| GOAL OF THE EXERCISE |
Go through the lines below and copy any that hold the string "proBNP检测值".

| Saved data entries |
---+---

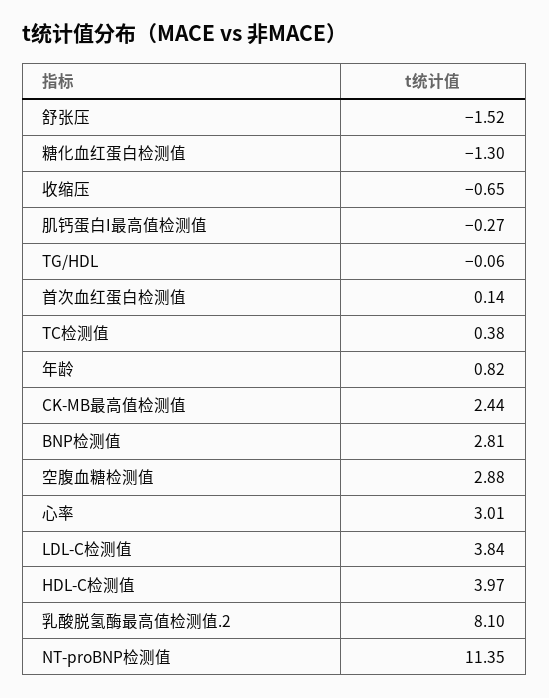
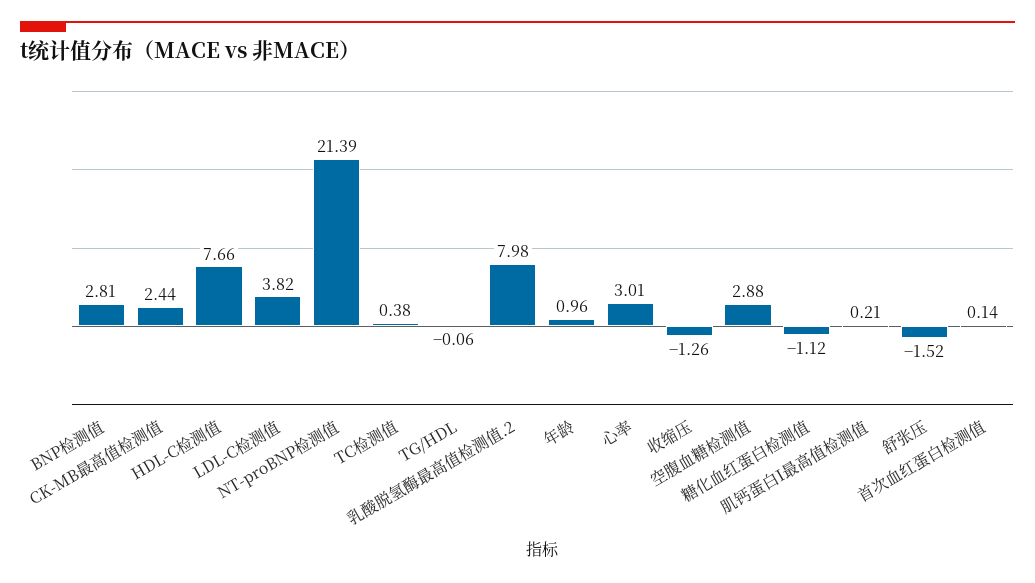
  {
    "舒张压": -1.52,
-   "糖化血红蛋白检测值": -1.3,
+   "糖化血红蛋白检测值": -1.12,
-   "收缩压": -0.65,
+   "收缩压": -1.26,
-   "肌钙蛋白I最高值检测值": -0.27,
+   "肌钙蛋白I最高值检测值": 0.21,
    "TG/HDL": -0.06,
    "首次血红蛋白检测值": 0.14,
    "TC检测值": 0.38,
-   "年龄": 0.82,
+   "年龄": 0.96,
    "CK-MB最高值检测值": 2.44,
    "BNP检测值": 2.81,
    "空腹血糖检测值": 2.88,
    "心率": 3.01,
-   "LDL-C检测值": 3.84,
+   "LDL-C检测值": 3.82,
-   "HDL-C检测值": 3.97,
+   "HDL-C检测值": 7.66,
-   "乳酸脱氢酶最高值检测值.2": 8.1,
+   "乳酸脱氢酶最高值检测值.2": 7.98,
-   "NT-proBNP检测值": 11.35
+   "NT-proBNP检测值": 21.39
  }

---+---

| THE COMPLETED TASK |
-   "NT-proBNP检测值": 11.35
+   "NT-proBNP检测值": 21.39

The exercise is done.